Sabe muy bien que tiene derecho. Siempre supo que tenía derecho; no es eso lo que lo hace titubear y lo impulsa a mantener este diálogo con la cúpula.
—Dios mío, soy un hombre viejo, cansado de tantas esperanzas y decepciones. Me convertiré en un viejo que no quiere morir. Ya están cansados de mí… Me odiarán, y acabarán matándome. Y a lo mejor Tú ya has decidido hacerme gozar de Tu paz… ¿Debo interferir con Tu decisión? Dios mío, es por el bien de Francia. Dame el valor necesario…
No puede decirse que alguna vez le haya faltado valor. Pero en esta oportunidad, ¿será bueno o malo para Francia? ¿No sería mejor que él se alejara, en lugar de hacerse odiar por los franceses?
Y entonces se permite recordar la amenaza, alejada voluntariamente de su mente: el contagio. Si toma el contenido de la ampolla se volverá contagioso. El hecho de que haya permitido a su mente considerar semejante pensamiento significa que ya ha tomado su decisión. No tomará la ampolla.
Pero… ¿y si Mao la tomó? ¿Si es inmortal? ¿Si todos los que lo rodean, si poco a poco todos los chinos…?
De Gaulle abre los ojos y levanta la cabeza hacia el techo.
—Pues, bien, Tú proveerás… Cada uno con su tarea.
Despide a su médico y se dirige al salón donde lo espera la televisión. Va a proceder a grabar su mensaje:
—Me quedo.
Lo que significa que eligió partir, como todos los mortales.
Nadie sabe qué pasó con la ampolla que De Gaulle no utilizó. No se la devolvió a Massu. Tampoco la dejó en el Elíseo. ¿La habrá destruido? ¿La habrá llevado a Colombey? ¿La habrá entregado a alguien? ¿La habrá escondido en su propiedad? ¿Sabe algún miembro de su familia de qué se trata y dónde está? ¿O al recibir la intempestiva visita de la muerte, no tuvo tiempo de disponer de ella?
Si no la destruyó, en algún lugar de Francia hay una semilla de inmortalidad contenida en un vidrio frágil que nadie sabe qué o quién puede romper, sabiendo o sin saberlo.

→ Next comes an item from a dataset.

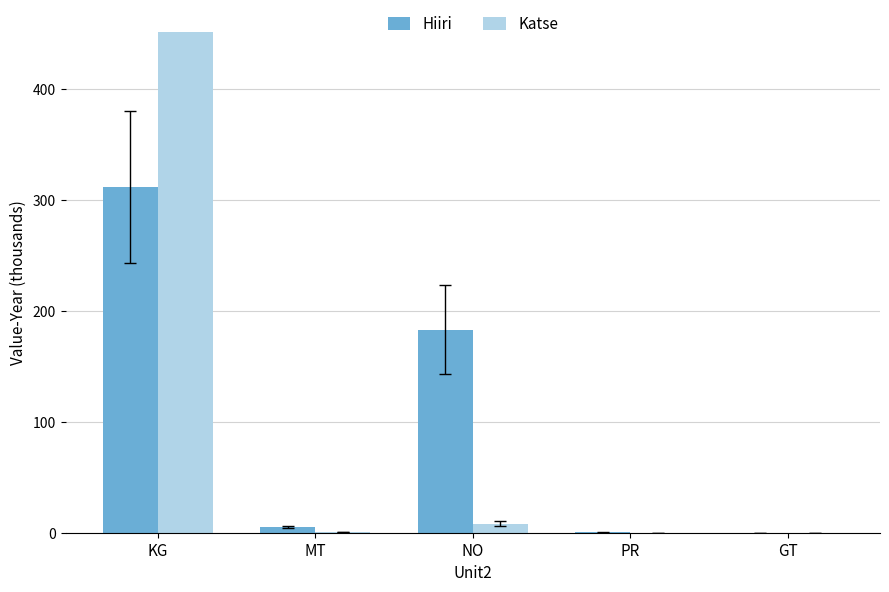

What is the spread (max minus min) of values at PR?

0.2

Nixon trató en vano de averiguar si la onceava barca, la que estaba a punto de franquear la segunda línea de boyas, se quemó o no. La bomba explotó y los instrumentos se descompusieron en el preciso momento en que se disponían a hacer fuego contra ella.
Dos helicópteros cayeron y el mar ardió durante horas en el lugar donde debía haber estado. Cuando se impartió nuevamente la orden, no apareció absolutamente nada en las pantallas de los radares. Las patrullas aéreas buscaron cada vez más lejos, pero no encontraron nada.
Salvo un gran junco chino que salía de la cortina de niebla y que navegaba bajo el sol en dirección sur-sudeste.